FIG. 1 is a side sectional view of a distal end portion of a high-frequency incision device for an endoscope according to a first embodiment of the present invention.

FIG. 2 is a schematic side view of the entire configuration of the high-frequency incision instrument for an endoscope according to the first embodiment of the present invention.

FIG. 3 is a side sectional view of a distal end portion of the high-frequency incision device for an endoscope according to the first embodiment of the present invention in a used state.

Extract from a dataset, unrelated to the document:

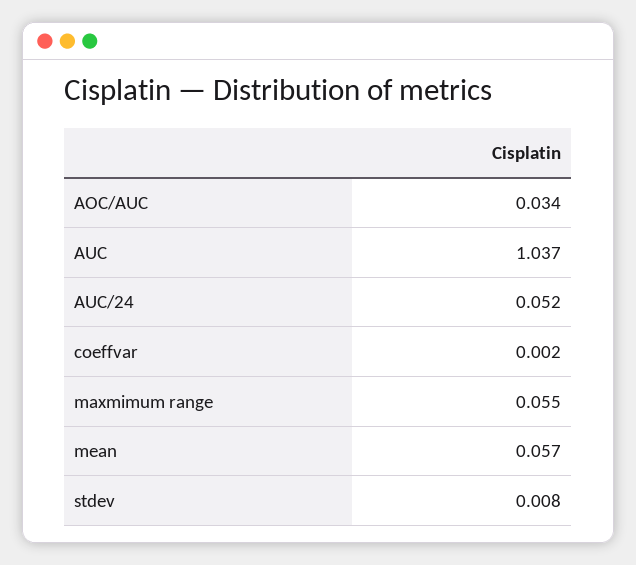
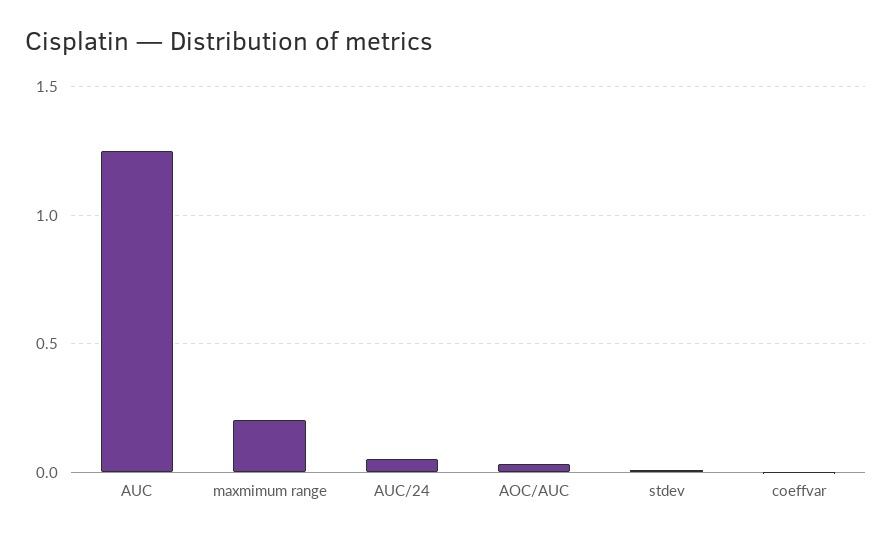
AUC: 1.037 -> 1.25
maxmimum range: 0.055 -> 0.2
mean: 0.057 -> none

FIG. 4 is a side sectional view of a distal end portion of a high-frequency incision device for an endoscope according to a second embodiment of the present invention.

FIG. 5 is a side sectional view of a distal end portion of a high-frequency incision device for an endoscope according to a third embodiment of the present invention.

FIG. 6 is a side view of a distal end portion of a conventional high-frequency incision device for an endoscope in use.

[Explanation of symbols]

 DESCRIPTION OF SYMBOLS 1 Flexible sheath 2 Operation wire 3 Rod electrode

Claims (6)

[Claims] 1. A high-frequency incision device for an endoscope, wherein a high-frequency current can be supplied to a rod-like electrode protruding forward from a distal end of an electrically insulating sheath, wherein the rod-like electrode is formed by a conductive metal stranded wire. A high-frequency incision tool for an endoscope, characterized in that: 2. The high-frequency incision device for an endoscope according to claim 1, wherein the strands of the stranded wire forming the rod-shaped electrode are fixed to each other at their distal ends so that the stranded wire at the distal end is not frayed. . 3. An operation from the proximal end side of the sheath,
The high-frequency incision device for an endoscope according to claim 1 or 2, wherein a protruding length of the rod-shaped electrode from a distal end of the sheath can be adjusted. 4. A high-frequency incision instrument for an endoscope according to claim 1, wherein said rod-shaped electrode is formed in a single rod shape straight in a direction of an extension of an axis of a distal end portion of said sheath. 5. The high-frequency incision instrument for an endoscope according to claim 1, wherein the tip of said rod-shaped electrode is bent in an L-shape. 6. A high-frequency incision instrument for an endoscope according to claim 1, wherein at least a surface portion of a tip of said rod-shaped electrode is made of an electrical insulating material.